Assuming a standard, default, installation of WordPress, there are two ways to create content for your website.
Posts are best know types of content for WordPress. Posts are designed to be displayed in chronological order. While this was originally designed for the traditional blog, it also works well for news sites, and anything else that will be posted over time.
To create a post, go to the posts menu on the left panel, and then choose the “Add New” option. This will take you to a new page within the WordPress admin center.
Here you will need to add a Title for your Post, pick a post Category, and then enter the main content. Additionally you may want to enter some tags, and specify the date/time of the posts.
Categories are designed to organize content into specific areas. While you can select more than one category for your post, it is not recommended. Learn more about WordPress Categories here.
Tags are used to describe your content, to make it linkable between different related posts. However, unlike categories, you can easily have more than one, and it is normal to do so. This is because it organizes your posts by taxonomy, instead of categorically.
Since posts are chronologically based, there is a definite need to define when posts are created. By default, the post time occurs when you hit the publish button. However, you can define a different publish date and time if you want.
This allows you to specify that it was published in the past, as well as scheduling the publish date/time in the future. For example, if you are working on a press release that you don’t want to go out until a certain time.
You can save your posts as you create it. You will use the Save Draft button to do it.
If you have set the publish date/time in the future, you will see a Schedule button. It will release the post at the appropriate time.
Otherwise, you will see a Publish button, which will save the content and release it to the web. That way, anyone who visits your website will be able to see it immediately.
WordPress pages are designed to be static, and not viewed in sequential order. They can work well for an about page, contact page, or other content that will rarely change, and generally not need to be viewed in any type of order.
As such, they are simpler in many ways to set up.
They still have a title and content area to be filled out. However, they do not have categories or tags to organize them in any way.

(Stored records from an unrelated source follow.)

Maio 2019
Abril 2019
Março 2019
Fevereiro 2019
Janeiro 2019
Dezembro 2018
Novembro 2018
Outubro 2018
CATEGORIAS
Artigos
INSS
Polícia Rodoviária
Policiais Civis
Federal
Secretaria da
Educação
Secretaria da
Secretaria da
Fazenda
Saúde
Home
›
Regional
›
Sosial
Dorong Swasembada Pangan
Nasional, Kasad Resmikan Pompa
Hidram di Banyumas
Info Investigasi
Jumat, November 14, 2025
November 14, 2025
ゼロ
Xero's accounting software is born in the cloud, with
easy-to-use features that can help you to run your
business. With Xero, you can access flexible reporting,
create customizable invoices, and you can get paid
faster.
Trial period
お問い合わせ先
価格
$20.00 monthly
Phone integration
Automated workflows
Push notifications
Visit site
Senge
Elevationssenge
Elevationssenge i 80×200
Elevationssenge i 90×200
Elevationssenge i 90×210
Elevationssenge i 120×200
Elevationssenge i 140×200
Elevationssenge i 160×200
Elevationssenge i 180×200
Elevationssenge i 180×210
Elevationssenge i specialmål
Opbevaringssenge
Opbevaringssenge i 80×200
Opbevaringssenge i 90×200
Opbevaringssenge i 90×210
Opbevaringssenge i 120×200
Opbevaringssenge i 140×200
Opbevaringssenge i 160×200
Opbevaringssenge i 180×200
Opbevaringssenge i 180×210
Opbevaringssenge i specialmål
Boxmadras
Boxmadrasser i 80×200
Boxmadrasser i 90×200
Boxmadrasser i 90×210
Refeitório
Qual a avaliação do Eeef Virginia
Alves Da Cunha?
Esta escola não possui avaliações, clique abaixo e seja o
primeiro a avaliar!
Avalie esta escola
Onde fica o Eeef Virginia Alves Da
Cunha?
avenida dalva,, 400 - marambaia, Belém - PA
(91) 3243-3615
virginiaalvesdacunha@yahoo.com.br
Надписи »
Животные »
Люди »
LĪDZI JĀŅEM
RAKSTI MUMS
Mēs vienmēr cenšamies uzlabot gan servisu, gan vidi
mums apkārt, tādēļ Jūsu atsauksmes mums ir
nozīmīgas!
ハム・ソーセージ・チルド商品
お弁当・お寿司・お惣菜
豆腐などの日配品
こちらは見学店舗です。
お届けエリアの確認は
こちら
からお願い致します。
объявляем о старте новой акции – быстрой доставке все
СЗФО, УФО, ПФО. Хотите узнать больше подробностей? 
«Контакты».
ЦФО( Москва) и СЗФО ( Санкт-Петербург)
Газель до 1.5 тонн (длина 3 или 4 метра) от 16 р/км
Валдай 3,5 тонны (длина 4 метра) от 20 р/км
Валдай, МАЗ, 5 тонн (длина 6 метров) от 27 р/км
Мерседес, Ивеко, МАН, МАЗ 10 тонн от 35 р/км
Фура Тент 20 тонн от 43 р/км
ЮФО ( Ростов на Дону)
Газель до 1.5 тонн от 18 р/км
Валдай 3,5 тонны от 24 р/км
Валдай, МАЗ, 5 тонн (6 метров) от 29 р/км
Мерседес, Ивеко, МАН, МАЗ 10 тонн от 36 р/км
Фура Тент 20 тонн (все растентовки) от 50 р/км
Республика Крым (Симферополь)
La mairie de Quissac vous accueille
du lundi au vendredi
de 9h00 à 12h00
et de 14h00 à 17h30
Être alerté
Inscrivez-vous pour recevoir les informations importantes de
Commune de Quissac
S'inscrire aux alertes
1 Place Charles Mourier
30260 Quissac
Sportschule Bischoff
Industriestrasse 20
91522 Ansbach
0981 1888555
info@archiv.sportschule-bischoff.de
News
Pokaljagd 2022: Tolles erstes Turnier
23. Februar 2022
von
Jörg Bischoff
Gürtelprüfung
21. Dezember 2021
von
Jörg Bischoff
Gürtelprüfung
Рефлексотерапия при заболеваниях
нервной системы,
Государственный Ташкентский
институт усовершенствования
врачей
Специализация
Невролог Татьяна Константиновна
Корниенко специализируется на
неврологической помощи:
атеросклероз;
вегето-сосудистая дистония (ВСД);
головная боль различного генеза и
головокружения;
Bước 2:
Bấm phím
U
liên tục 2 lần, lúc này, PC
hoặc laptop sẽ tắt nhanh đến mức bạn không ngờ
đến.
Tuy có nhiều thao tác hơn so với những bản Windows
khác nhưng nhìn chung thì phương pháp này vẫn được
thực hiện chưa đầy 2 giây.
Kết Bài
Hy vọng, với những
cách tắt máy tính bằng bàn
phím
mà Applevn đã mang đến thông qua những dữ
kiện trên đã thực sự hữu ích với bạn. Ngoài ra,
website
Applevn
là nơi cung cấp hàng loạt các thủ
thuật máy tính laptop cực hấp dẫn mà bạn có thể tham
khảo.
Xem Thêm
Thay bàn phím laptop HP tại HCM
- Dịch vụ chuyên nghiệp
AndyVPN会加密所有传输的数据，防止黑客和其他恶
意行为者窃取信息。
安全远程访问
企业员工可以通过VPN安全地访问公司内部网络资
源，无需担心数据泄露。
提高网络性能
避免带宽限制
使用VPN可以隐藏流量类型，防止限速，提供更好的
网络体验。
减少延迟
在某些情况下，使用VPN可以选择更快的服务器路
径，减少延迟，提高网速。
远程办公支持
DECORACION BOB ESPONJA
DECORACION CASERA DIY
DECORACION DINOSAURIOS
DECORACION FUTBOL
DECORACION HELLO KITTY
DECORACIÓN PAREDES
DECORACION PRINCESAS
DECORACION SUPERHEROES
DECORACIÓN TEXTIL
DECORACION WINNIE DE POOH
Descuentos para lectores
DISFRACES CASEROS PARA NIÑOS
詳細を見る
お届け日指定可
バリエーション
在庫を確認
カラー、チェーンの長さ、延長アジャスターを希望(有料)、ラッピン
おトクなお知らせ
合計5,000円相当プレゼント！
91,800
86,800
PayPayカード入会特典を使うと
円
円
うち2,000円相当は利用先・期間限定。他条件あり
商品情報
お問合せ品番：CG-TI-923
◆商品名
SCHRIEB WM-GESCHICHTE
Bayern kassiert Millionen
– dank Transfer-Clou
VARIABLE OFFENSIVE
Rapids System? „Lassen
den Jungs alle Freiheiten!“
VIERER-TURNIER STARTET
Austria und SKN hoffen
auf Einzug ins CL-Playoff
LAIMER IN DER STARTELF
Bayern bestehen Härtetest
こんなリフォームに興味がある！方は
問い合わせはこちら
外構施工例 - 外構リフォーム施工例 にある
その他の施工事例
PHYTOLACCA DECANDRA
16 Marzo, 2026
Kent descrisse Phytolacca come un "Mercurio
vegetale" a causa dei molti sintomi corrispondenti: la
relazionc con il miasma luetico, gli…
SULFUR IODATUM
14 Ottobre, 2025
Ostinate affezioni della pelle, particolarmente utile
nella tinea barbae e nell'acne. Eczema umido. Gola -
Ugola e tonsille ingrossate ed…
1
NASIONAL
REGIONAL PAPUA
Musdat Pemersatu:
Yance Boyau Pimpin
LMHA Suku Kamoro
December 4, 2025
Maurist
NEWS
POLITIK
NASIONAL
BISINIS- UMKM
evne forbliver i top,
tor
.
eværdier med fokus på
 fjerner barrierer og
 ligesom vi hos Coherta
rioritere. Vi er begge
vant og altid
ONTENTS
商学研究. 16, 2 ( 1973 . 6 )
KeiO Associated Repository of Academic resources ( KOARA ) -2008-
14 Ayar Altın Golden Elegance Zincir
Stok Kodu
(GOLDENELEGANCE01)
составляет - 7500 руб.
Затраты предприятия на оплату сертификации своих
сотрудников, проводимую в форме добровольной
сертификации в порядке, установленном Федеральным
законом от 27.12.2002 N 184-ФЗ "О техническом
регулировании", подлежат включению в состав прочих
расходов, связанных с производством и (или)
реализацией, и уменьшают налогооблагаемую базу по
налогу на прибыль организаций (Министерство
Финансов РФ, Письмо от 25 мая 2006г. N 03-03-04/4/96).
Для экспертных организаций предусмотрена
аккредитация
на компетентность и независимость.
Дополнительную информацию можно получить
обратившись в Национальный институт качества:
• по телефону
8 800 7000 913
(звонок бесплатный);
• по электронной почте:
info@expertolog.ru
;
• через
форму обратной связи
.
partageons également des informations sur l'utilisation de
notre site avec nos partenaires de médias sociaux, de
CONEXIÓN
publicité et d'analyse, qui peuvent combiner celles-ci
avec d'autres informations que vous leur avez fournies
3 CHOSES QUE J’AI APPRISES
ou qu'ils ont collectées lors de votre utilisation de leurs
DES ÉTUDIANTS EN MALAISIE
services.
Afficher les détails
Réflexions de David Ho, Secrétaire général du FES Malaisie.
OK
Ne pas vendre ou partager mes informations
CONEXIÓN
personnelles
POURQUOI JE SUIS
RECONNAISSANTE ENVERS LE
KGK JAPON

But you can set up a parent-child relationship with other pages to organize them.
You still have the ability to set a publish date, but this is more to allow you to withhold a page until it is appropriate to be released to the public.
You can also define a template. You will create a template as part of your theme, but can define it to do different things, so that you can behave differently than a normal page. In the old days you may have created a contact template, however, now a days you would just use a plugin. The plugin will usually tell you what you need to do.
Other Types of Content
I specify for the default WordPress install, because for the last several versions of WordPress, you can create your own types of content beyond the default two. These can be something that you create yourself, or that you get as part of a plugin and or a theme that you might install. (In the case of the theme, it must be your active theme, not just a theme.)
For our discussions, we will just look at the default types because with each other types, there is another way to handle it, and no way of knowing what that type would be as there could be thousands of types based upon what you need the content types to be.
We also did not look at media content, like images, as that is not usually linked to for a page directly, so we didn’t consider it relevant to this page.